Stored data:

------------------------

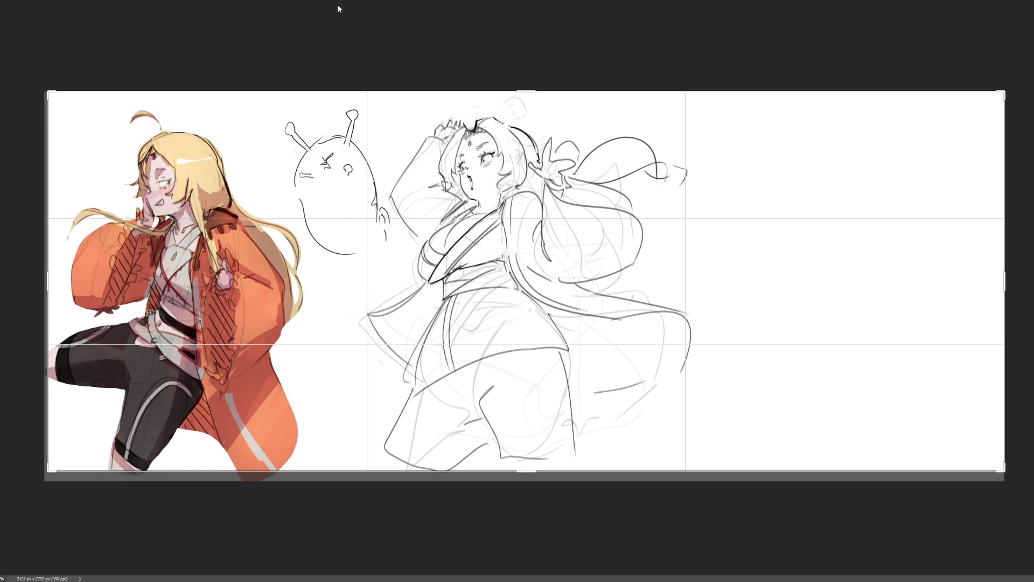
pyautogui.press('Return')
pyautogui.press('ctrl+t')
pyautogui.moveTo(611, 230)
pyautogui.mouseDown()
pyautogui.moveTo(950, 232)
pyautogui.moveTo(915, 232)
pyautogui.mouseUp()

------------------------

### Work instruction
Emit verbatim the lines running from the one with "pyautogui.moveTo(950, 232)" through the last line of the data, both endpoints inclusive.

### Exercise solution
pyautogui.moveTo(950, 232)
pyautogui.moveTo(915, 232)
pyautogui.mouseUp()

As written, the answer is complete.